**ASSIGNMENT**
Copy from the data the line that contains "mbangan program kerja" and each line after it, stopping after the line that contains "Gempur Manchester City 4-0 di Etihad". Reproduce those lines unchanged and nothing else.

##########

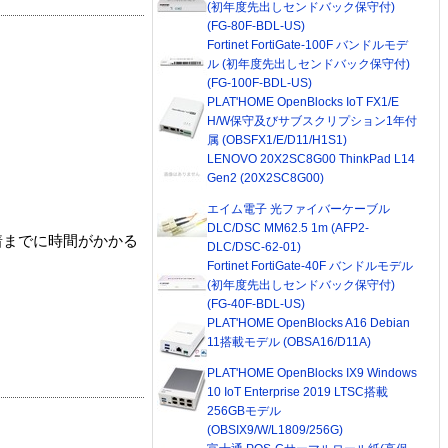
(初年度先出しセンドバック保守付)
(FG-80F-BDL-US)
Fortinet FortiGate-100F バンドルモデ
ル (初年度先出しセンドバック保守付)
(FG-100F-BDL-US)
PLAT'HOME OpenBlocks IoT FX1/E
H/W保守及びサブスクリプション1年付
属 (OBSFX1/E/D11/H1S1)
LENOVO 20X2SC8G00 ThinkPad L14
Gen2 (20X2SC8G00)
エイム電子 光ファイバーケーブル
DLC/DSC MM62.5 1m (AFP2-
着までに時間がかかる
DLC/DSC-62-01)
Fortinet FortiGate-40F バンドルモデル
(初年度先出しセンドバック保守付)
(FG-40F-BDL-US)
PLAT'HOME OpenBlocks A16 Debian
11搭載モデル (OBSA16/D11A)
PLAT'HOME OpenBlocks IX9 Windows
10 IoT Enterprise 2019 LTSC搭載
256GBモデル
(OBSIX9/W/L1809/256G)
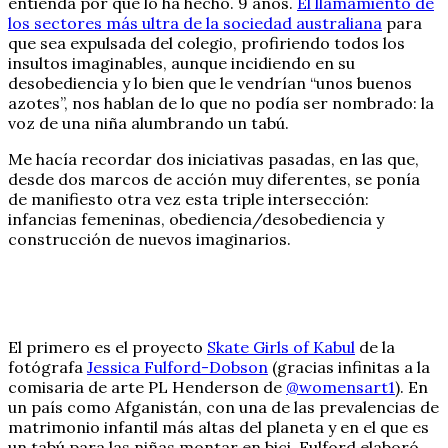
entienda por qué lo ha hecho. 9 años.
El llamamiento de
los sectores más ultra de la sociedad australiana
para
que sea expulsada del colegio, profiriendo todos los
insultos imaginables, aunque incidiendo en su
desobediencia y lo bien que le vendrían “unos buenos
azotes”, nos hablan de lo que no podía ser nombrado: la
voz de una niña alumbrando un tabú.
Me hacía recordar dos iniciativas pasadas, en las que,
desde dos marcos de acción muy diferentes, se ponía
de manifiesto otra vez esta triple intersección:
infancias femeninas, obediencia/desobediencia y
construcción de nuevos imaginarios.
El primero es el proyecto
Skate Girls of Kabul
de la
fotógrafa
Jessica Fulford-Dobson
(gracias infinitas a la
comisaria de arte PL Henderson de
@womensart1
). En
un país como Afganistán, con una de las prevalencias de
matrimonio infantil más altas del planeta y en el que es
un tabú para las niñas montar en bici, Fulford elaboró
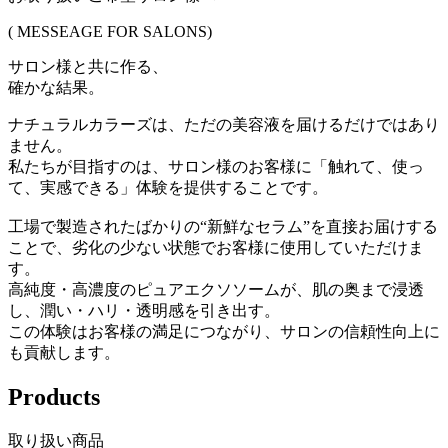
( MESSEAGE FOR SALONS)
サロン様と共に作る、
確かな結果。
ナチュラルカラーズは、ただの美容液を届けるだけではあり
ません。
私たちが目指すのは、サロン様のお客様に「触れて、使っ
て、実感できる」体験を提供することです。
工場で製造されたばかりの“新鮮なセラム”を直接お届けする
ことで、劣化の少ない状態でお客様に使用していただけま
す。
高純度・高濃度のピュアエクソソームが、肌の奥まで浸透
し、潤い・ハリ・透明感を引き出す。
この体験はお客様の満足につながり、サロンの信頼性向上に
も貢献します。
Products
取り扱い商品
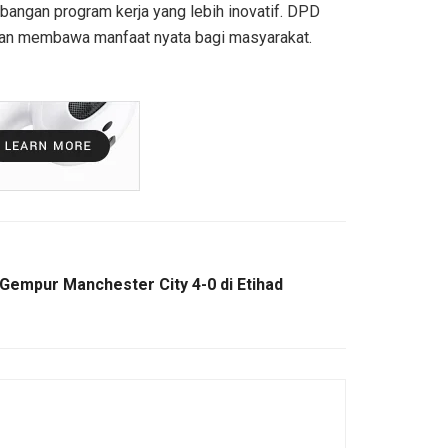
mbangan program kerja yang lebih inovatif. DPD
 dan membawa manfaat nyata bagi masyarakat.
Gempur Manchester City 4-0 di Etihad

##########

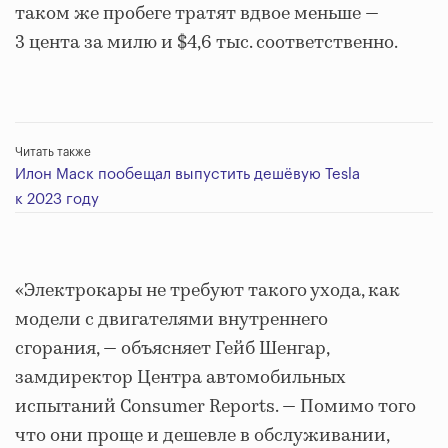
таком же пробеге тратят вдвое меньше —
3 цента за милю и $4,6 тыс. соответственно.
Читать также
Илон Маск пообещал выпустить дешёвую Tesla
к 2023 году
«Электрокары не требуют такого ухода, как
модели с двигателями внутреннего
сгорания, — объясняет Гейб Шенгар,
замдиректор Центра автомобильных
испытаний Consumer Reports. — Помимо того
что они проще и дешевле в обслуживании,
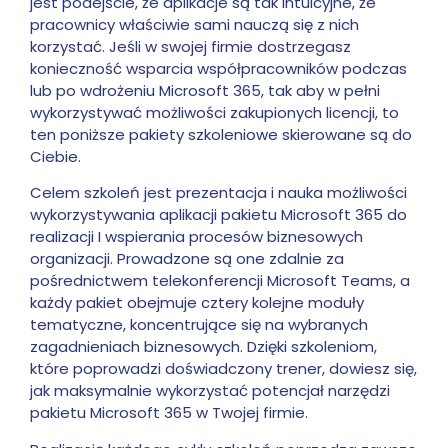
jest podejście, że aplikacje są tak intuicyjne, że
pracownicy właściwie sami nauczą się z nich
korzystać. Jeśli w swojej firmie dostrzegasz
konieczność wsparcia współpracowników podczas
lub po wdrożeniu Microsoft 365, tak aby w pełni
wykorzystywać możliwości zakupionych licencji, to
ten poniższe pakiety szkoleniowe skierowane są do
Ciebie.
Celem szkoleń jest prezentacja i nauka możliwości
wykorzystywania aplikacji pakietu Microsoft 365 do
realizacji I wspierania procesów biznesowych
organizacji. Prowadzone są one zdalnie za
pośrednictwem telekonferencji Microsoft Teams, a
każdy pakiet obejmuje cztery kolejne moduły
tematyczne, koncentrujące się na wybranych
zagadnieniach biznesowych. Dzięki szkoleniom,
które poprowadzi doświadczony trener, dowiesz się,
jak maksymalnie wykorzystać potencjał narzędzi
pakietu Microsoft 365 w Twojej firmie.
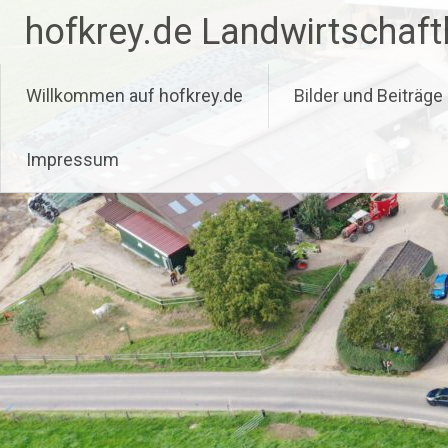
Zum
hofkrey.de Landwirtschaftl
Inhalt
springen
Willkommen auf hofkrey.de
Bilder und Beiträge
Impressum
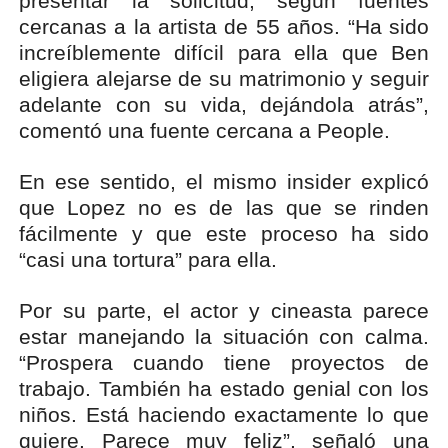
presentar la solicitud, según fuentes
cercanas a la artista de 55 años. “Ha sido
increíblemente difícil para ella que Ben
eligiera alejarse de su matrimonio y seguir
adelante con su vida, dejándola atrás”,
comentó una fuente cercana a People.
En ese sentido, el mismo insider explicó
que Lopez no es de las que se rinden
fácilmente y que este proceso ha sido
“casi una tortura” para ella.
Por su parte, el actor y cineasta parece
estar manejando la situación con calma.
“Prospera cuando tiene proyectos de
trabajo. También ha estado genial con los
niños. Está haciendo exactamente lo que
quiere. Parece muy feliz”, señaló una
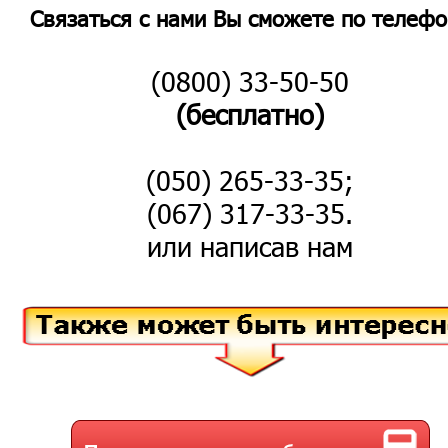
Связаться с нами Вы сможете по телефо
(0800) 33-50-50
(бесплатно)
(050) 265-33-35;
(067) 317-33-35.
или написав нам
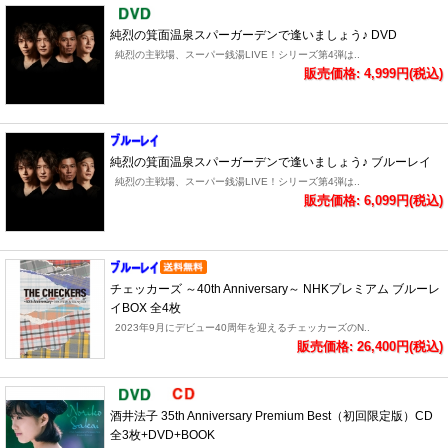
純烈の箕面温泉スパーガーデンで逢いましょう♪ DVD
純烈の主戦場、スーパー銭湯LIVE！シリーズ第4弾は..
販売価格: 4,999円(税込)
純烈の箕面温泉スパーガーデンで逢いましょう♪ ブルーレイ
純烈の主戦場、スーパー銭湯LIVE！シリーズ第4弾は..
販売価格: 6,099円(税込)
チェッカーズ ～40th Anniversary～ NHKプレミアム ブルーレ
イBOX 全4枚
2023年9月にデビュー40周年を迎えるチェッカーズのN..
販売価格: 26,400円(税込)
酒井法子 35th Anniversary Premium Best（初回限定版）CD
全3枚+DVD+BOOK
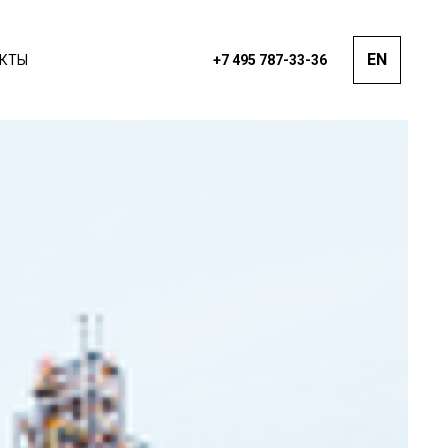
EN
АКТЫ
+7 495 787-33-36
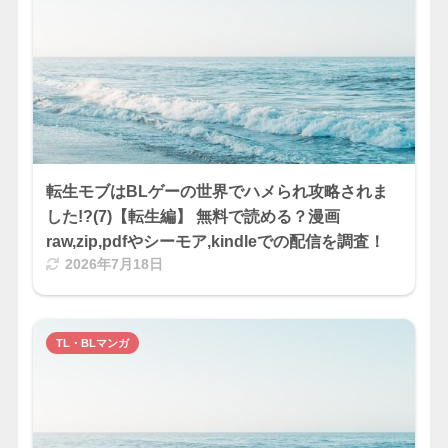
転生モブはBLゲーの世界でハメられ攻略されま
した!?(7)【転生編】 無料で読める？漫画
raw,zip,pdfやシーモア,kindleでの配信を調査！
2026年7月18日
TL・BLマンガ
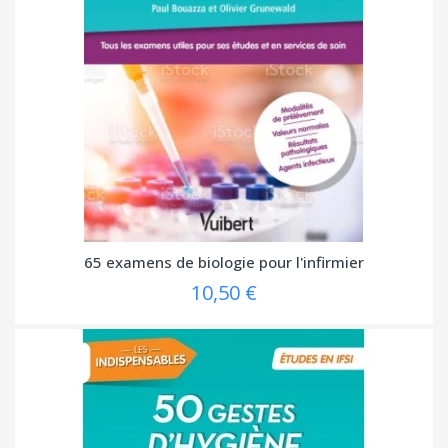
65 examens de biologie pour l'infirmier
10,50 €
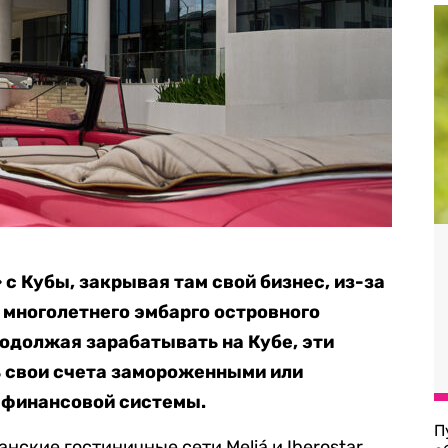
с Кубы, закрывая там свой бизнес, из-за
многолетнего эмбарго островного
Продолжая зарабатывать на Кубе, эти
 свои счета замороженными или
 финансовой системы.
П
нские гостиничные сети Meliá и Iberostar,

##########

**RESULT OF THE EXERCISE**
mbangan program kerja yang lebih inovatif. DPD
 dan membawa manfaat nyata bagi masyarakat.
Gempur Manchester City 4-0 di Etihad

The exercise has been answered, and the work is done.